DIRECTIONS: Only the stretch below from the line holding "Figure 2: Bare" through the line holding "Figure 3: 3-D" should be restated, word for word and with both ends included; pictures stay out.

- Opening Delimiter -

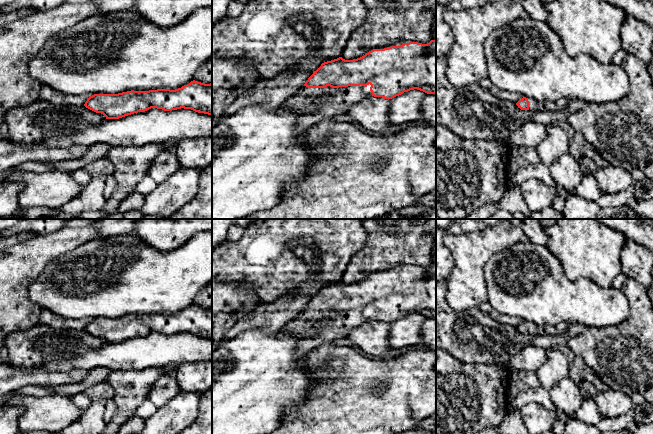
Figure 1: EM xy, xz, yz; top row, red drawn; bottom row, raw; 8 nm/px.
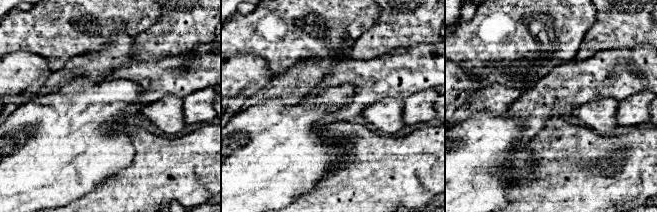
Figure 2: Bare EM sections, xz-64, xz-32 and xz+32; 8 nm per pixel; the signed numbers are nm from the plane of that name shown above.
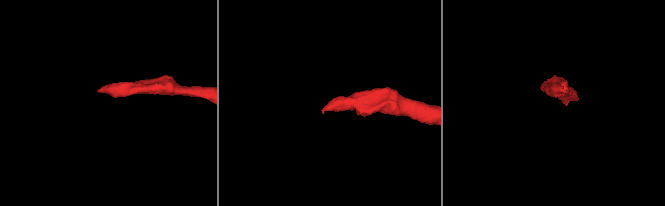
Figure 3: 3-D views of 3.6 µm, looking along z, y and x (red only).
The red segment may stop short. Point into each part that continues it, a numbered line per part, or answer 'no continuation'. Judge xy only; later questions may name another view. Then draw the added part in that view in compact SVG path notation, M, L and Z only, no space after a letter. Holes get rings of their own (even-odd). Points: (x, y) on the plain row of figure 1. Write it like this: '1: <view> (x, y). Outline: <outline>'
no continuation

- Closing Delimiter -

PROBLEM SOLUTION:
Figure 2: Bare EM sections, xz-64, xz-32 and xz+32; 8 nm per pixel; the signed numbers are nm from the plane of that name shown above.
Figure 3: 3-D views of 3.6 µm, looking along z, y and x (red only).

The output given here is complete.